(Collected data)
=== Section Start ===

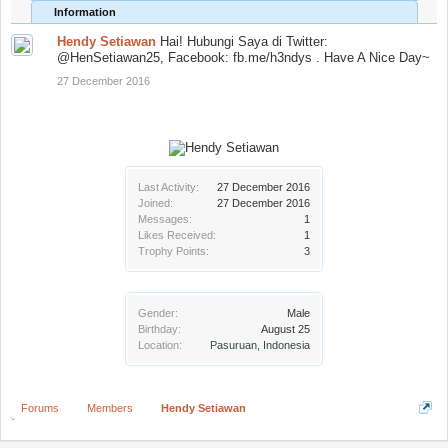
Information
Hendy Setiawan
Hai! Hubungi Saya di Twitter:
@HenSetiawan25, Facebook: fb.me/h3ndys . Have A Nice Day~
27 December 2016
Last Activity:
27 December 2016
Joined:
27 December 2016
Messages:
1
Likes Received:
1
Trophy Points:
3
Gender:
Male
Birthday:
August 25
Location:
Pasuruan, Indonesia
Forums
Members
Hendy Setiawan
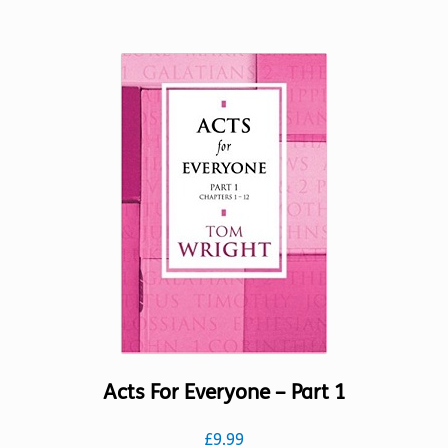
has
multiple
variants.
The
options
may
be
chosen
on
the
product
page
Acts For Everyone – Part 1
£
9.99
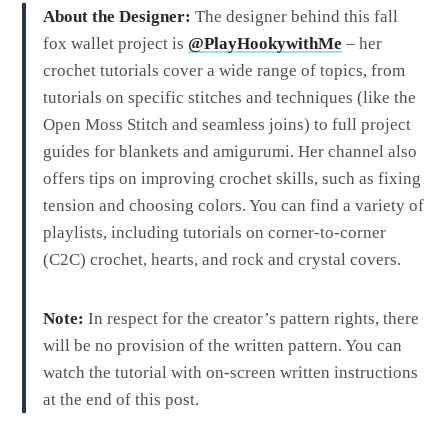
About the Designer:
The designer behind this fall
fox wallet project is
@PlayHookywithMe
– her
crochet tutorials cover a wide range of topics, from
tutorials on specific stitches and techniques (like the
Open Moss Stitch and seamless joins) to full project
guides for blankets and amigurumi. Her channel also
offers tips on improving crochet skills, such as fixing
tension and choosing colors. You can find a variety of
playlists, including tutorials on corner-to-corner
(C2C) crochet, hearts, and rock and crystal covers.
Note:
In respect for the creator’s pattern rights, there
will be no provision of the written pattern. You can
watch the tutorial with on-screen written instructions
at the end of this post.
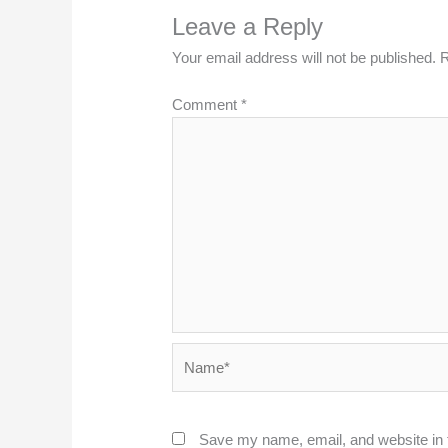
Leave a Reply
Your email address will not be published.
R
Comment
*
Name*
Save my name, email, and website in t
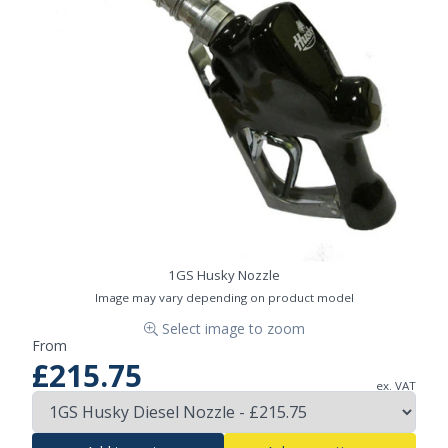
1GS Husky Nozzle
Image may vary depending on product model
Select image to zoom
From
£215.75
ex. VAT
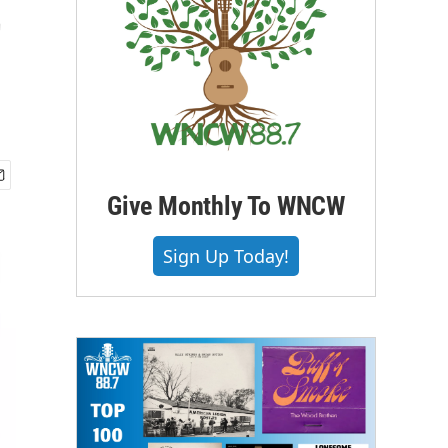
t
Give Monthly To WNCW
Sign Up Today!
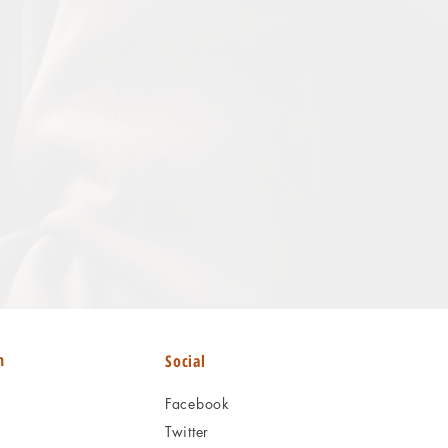
n
Social
Facebook
Twitter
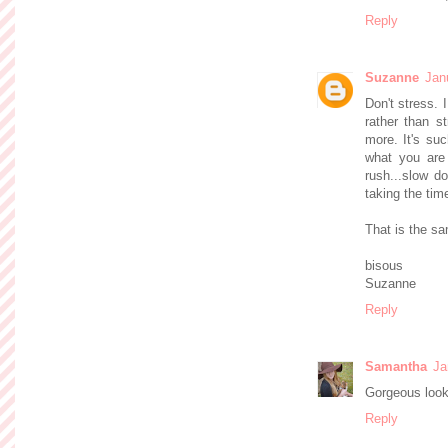
Reply
Suzanne
Jan
Don't stress. 
rather than s
more. It's suc
what you are f
rush...slow do
taking the time
That is the sa
bisous
Suzanne
Reply
Samantha
Ja
Gorgeous look!
Reply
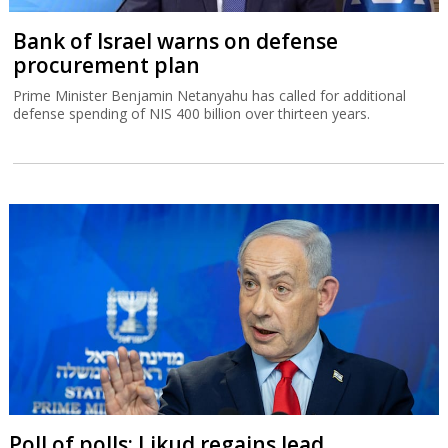
Bank of Israel warns on defense
procurement plan
Prime Minister Benjamin Netanyahu has called for additional
defense spending of NIS 400 billion over thirteen years.
Poll of polls: Likud regains lead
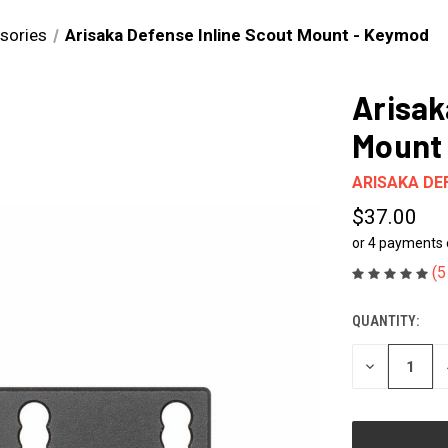
sories
Arisaka Defense Inline Scout Mount - Keymod
Arisak
Mount
ARISAKA DE
$37.00
or 4 payments
(5
QUANTITY:
CURRENT
STOCK:
DECREASE
QUANTITY
OF
UNDEFINED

=== Section End ===

Your assignment -
Output as a numbered list the lines of the data from the line with "Leave a Reply" through the final line, both included. Skip blank lines and leave out the pictures.

Worked solution -
1. Leave a Reply
2. Your email address will not be published.
3. R
4. Comment
5. *
6. Name*
7. Save my name, email, and website in t
8. 1GS Husky Nozzle
9. Image may vary depending on product model
10. Select image to zoom
11. From
12. £215.75
13. ex. VAT
14. t
15. Give Monthly To WNCW
16. Sign Up Today!
17. n
18. Social
19. Facebook
20. Twitter
21. Reply
22. Suzanne
23. Jan
24. Don't stress. 
25. rather than s
26. more. It's suc
27. what you are f
28. rush...slow do
29. taking the time
30. That is the sa
31. bisous
32. Suzanne
33. Reply
34. Samantha
35. Ja
36. Gorgeous look!
37. Reply
38. Bank of Israel warns on defense
39. procurement plan
40. Prime Minister Benjamin Netanyahu has called for additional
41. defense spending of NIS 400 billion over thirteen years.
42. Poll of polls: Likud regains lead
43. sories
44. Arisaka Defense Inline Scout Mount - Keymod
45. Arisak
46. Mount
47. ARISAKA DE
48. $37.00
49. or 4 payments
50. (5
51. QUANTITY:
52. CURRENT
53. STOCK:
54. DECREASE
55. QUANTITY
56. OF
57. UNDEFINED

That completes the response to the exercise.